O que fazer — Reproduza fielmente todas as linhas do material a seguir, sem mudar nada.

Dados fornecidos —
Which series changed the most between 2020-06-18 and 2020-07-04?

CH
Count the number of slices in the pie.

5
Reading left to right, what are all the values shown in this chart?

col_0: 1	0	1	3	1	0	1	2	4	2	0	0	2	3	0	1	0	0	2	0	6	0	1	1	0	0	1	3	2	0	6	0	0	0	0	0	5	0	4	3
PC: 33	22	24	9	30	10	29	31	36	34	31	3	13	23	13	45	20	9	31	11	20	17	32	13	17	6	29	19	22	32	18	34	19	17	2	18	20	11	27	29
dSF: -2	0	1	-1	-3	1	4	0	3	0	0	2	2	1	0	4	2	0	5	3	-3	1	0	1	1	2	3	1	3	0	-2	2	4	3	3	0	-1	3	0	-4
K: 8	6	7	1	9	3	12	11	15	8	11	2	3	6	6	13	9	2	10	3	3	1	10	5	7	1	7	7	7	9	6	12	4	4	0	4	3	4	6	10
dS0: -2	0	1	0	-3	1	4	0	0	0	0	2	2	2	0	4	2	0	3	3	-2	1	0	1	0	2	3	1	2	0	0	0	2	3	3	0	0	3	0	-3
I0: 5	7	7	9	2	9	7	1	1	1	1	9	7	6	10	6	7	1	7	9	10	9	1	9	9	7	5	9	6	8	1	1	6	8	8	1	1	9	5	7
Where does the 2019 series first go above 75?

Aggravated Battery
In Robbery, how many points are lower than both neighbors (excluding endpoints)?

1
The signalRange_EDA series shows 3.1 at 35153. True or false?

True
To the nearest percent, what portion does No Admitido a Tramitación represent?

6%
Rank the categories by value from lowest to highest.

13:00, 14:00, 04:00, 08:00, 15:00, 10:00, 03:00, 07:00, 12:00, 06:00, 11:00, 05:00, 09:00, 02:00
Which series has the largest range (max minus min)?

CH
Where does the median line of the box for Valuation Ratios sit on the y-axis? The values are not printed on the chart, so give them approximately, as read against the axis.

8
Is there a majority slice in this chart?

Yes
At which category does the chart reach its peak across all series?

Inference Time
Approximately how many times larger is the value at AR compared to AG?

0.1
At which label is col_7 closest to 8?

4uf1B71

Resultado —
Which series changed the most between 2020-06-18 and 2020-07-04?

CH
Count the number of slices in the pie.

5
Reading left to right, what are all the values shown in this chart?

col_0: 1	0	1	3	1	0	1	2	4	2	0	0	2	3	0	1	0	0	2	0	6	0	1	1	0	0	1	3	2	0	6	0	0	0	0	0	5	0	4	3
PC: 33	22	24	9	30	10	29	31	36	34	31	3	13	23	13	45	20	9	31	11	20	17	32	13	17	6	29	19	22	32	18	34	19	17	2	18	20	11	27	29
dSF: -2	0	1	-1	-3	1	4	0	3	0	0	2	2	1	0	4	2	0	5	3	-3	1	0	1	1	2	3	1	3	0	-2	2	4	3	3	0	-1	3	0	-4
K: 8	6	7	1	9	3	12	11	15	8	11	2	3	6	6	13	9	2	10	3	3	1	10	5	7	1	7	7	7	9	6	12	4	4	0	4	3	4	6	10
dS0: -2	0	1	0	-3	1	4	0	0	0	0	2	2	2	0	4	2	0	3	3	-2	1	0	1	0	2	3	1	2	0	0	0	2	3	3	0	0	3	0	-3
I0: 5	7	7	9	2	9	7	1	1	1	1	9	7	6	10	6	7	1	7	9	10	9	1	9	9	7	5	9	6	8	1	1	6	8	8	1	1	9	5	7
Where does the 2019 series first go above 75?

Aggravated Battery
In Robbery, how many points are lower than both neighbors (excluding endpoints)?

1
The signalRange_EDA series shows 3.1 at 35153. True or false?

True
To the nearest percent, what portion does No Admitido a Tramitación represent?

6%
Rank the categories by value from lowest to highest.

13:00, 14:00, 04:00, 08:00, 15:00, 10:00, 03:00, 07:00, 12:00, 06:00, 11:00, 05:00, 09:00, 02:00
Which series has the largest range (max minus min)?

CH
Where does the median line of the box for Valuation Ratios sit on the y-axis? The values are not printed on the chart, so give them approximately, as read against the axis.

8
Is there a majority slice in this chart?

Yes
At which category does the chart reach its peak across all series?

Inference Time
Approximately how many times larger is the value at AR compared to AG?

0.1
At which label is col_7 closest to 8?

4uf1B71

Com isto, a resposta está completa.